Indichi qualcuno di questi benefici...
«Molte delle imprese femminili nostre associate utilizzavano lo smart working anche prima. La verità è però che quando non c’è la necessità non si trovano nemmeno le soluzioni. Il lockdown ha aguzzato l’ingegno e creato reti. Abbiamo capito che certe scelte permettono di risparmiare tempo e risorse e di migliorare dal punto di vista organizzativo la nostra qualità della vita».
Il lavoro agile, però, non può essere applicato né a tutti i settori né a tutte le mansioni...
«In produzione la presenza è indispensabile. Ma nei servizi sono tantissime le figure che possono lavorare, mantenendo la stessa efficienza, da remoto. Anche se siamo italiani (ride), non è il toccarsi che fa la differenza. La presenza, il guardarsi negli occhi, può essere garantita anche su Zoom. E questo vale anche, e soprattutto, per le figure apicali che hanno il polso della situazione e l’autonomia per prendere decisioni e gestire l’alternanza: ponderare quando la presenza è veramente necessaria, ottimizzando e riducendo sprechi e tempi morti».
Quale potrebbe essere la formula, quanti giorni alla settimana?
«Anche tre giorni se la mansione lo consente, il lavoratore lo richiede e l’azienda lo ritiene praticabile. Servirà calibrare bene i tempi: i momenti “inside” devono esserci; servono a motivare e a condividere energie».

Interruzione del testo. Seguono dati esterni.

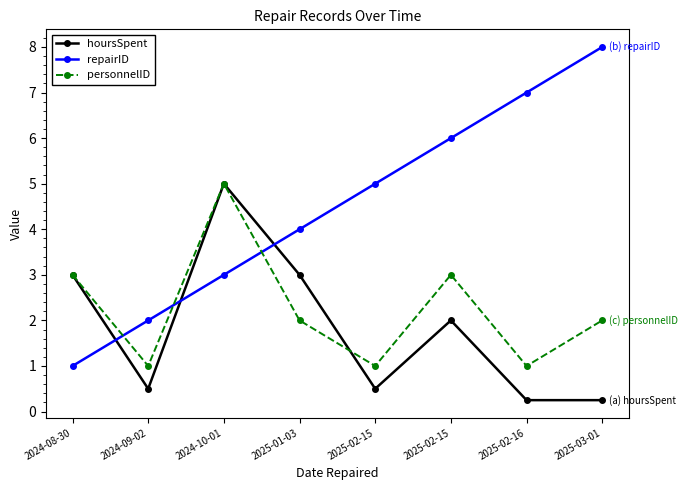

Reading right to left, what are all the values shown in this chart?

hoursSpent: 0.2	0.2	2.0	0.5	3.0	5.0	0.5	3.0
repairID: 8.0	7.0	6.0	5.0	4.0	3.0	2.0	1.0
personnelID: 2.0	1.0	3.0	1.0	2.0	5.0	1.0	3.0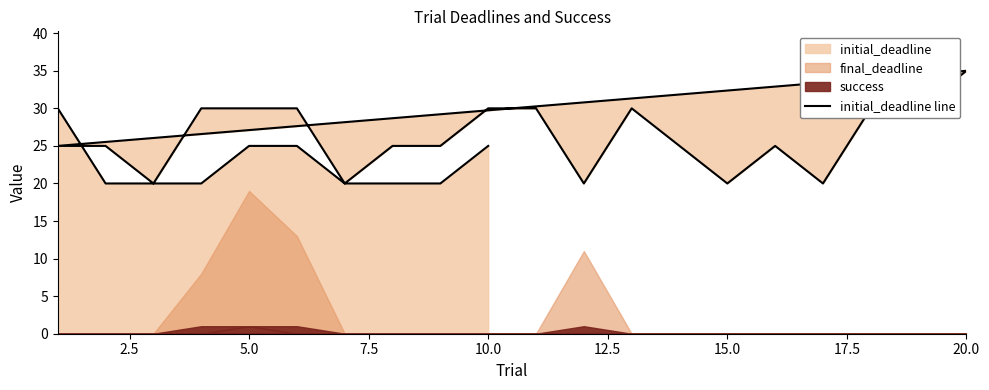

True or false: the data shows 54 at 12.

False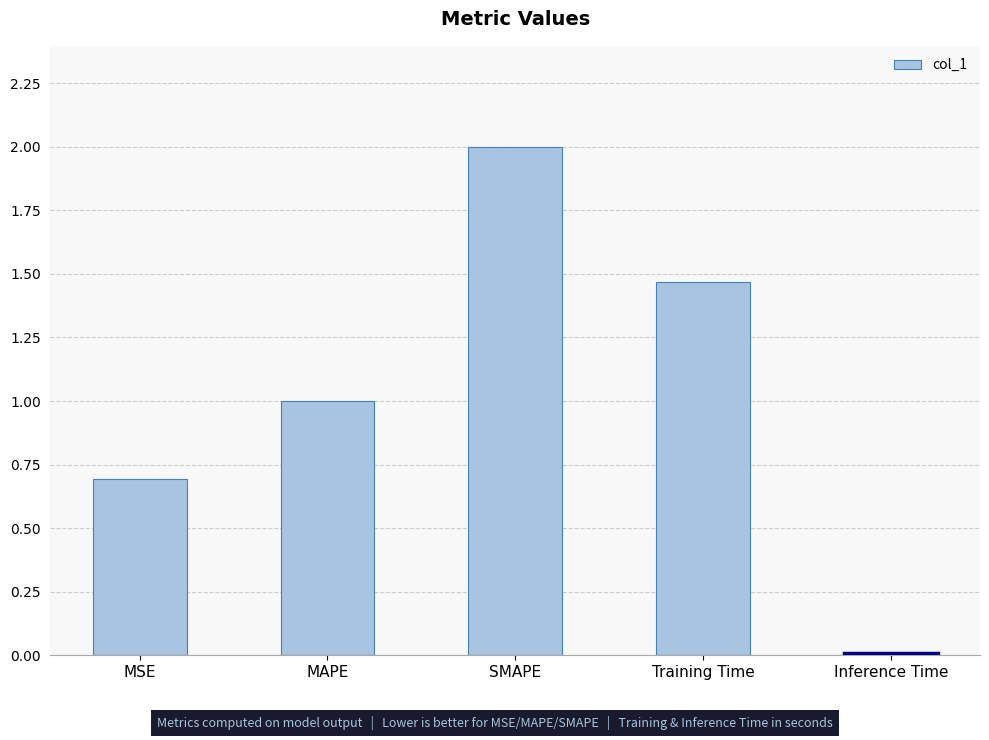

What is the difference between the values at Inference Time and MSE?

0.7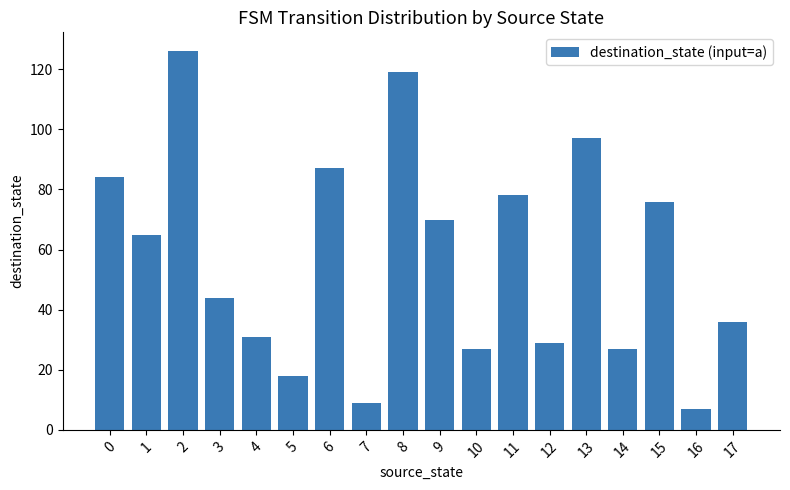

Does the chart contain stacked bars?

No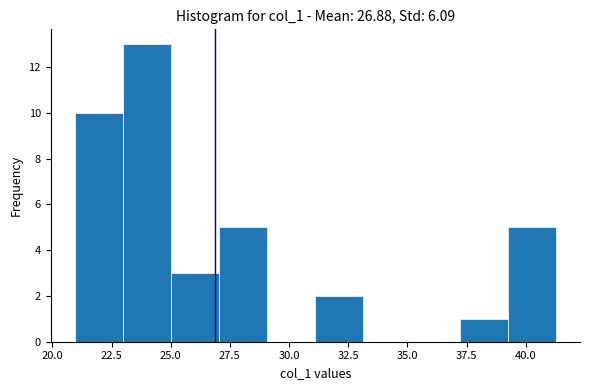

Reading left to right, list every bar in this chart as the range it spans on the x-axis followed by its height. Neither the bar edges nor the heights are printed on the chart, so give them approximately, as read against the axes.

21.0 to 23.0: 10
23.0 to 25.0: 13
25.0 to 27.0: 3
27.0 to 29.0: 5
29.0 to 31.0: 0
31.0 to 33.0: 2
33.0 to 35.0: 0
35.0 to 37.0: 0
37.0 to 39.0: 1
39.0 to 41.5: 5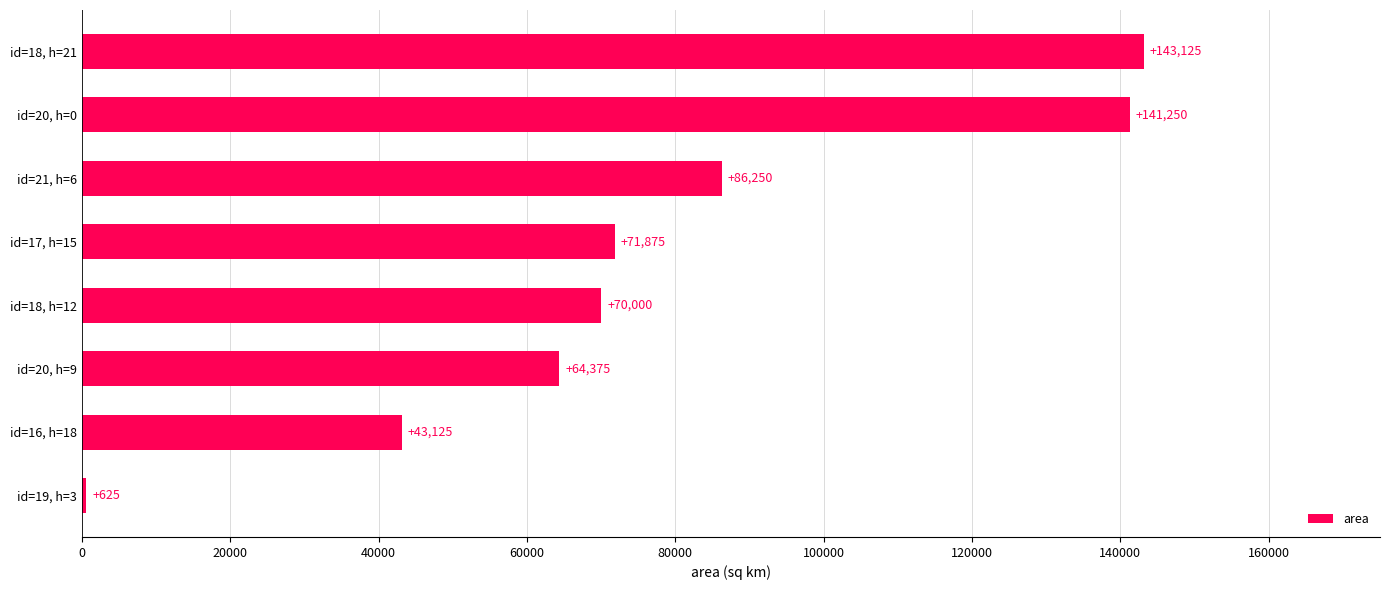

What is the value of the 8th bar from the top?

625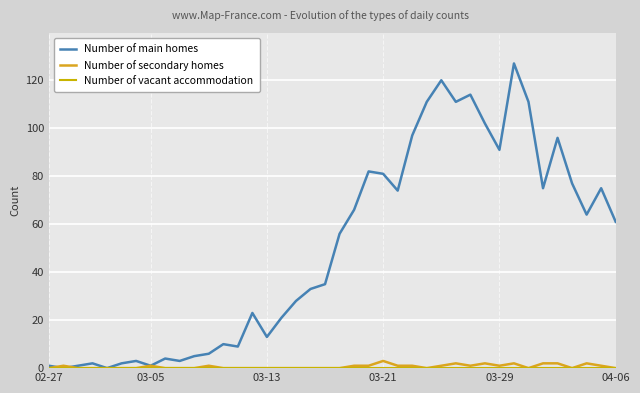

True or false: Number of vacant accommodation and Number of secondary homes intersect in this chart.

False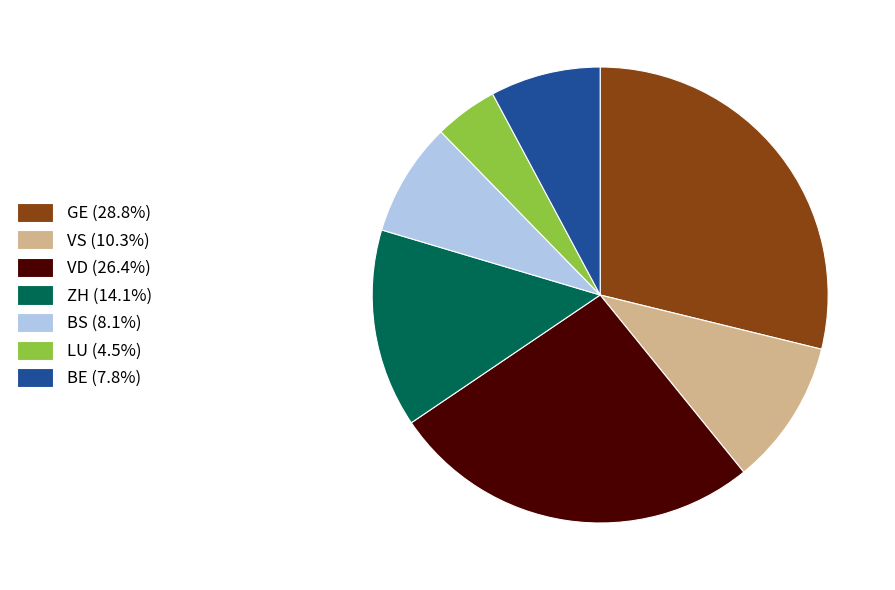

Is the sum of LU (4.5%) and BE (7.8%) greater than half?

No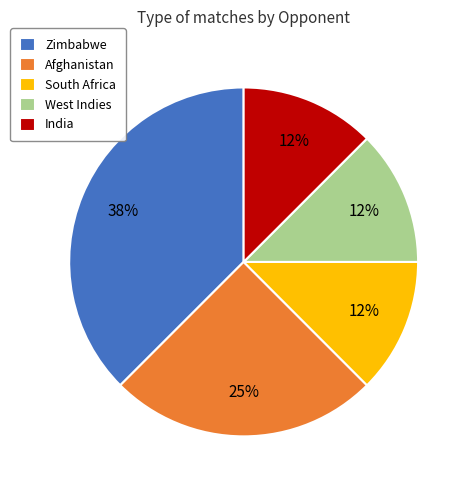

Combined, do South Africa and Afghanistan account for over 50%?

No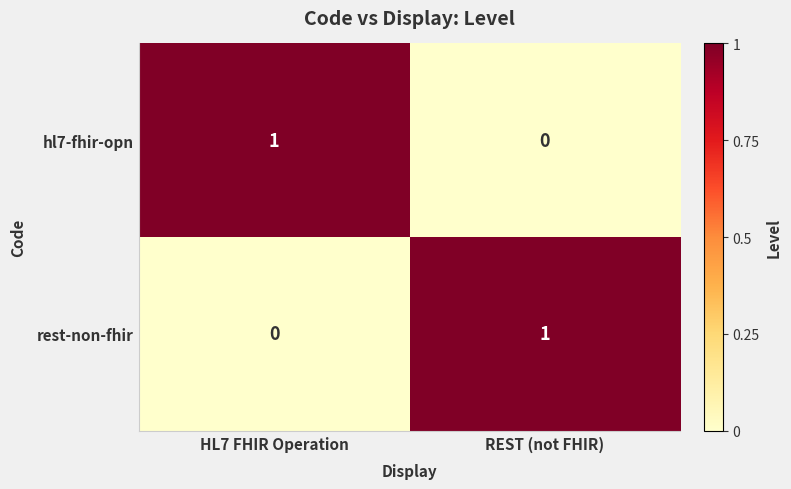

The value of hl7-fhir-opn at REST (not FHIR) is 0. True or false?

True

Da casa si è produttivi come in ufficio?
«Ci sono le più disparate teorie. C’è chi dice che l’ambiente di lavoro aiuti a restare sul pezzo e che il contesto familiare sia più dispersivo. Chi sostiene il contrario. Io credo che, anche se è innegabile che le donne siano multitasking e in grado di muoversi su più tavoli contemporaneamente, lo smart working sia utile soprattutto se alternato all’interno della coppia: solo se il carico del lavoro di cura viene distribuito equamente la qualità della vita ne trarrà vantaggio».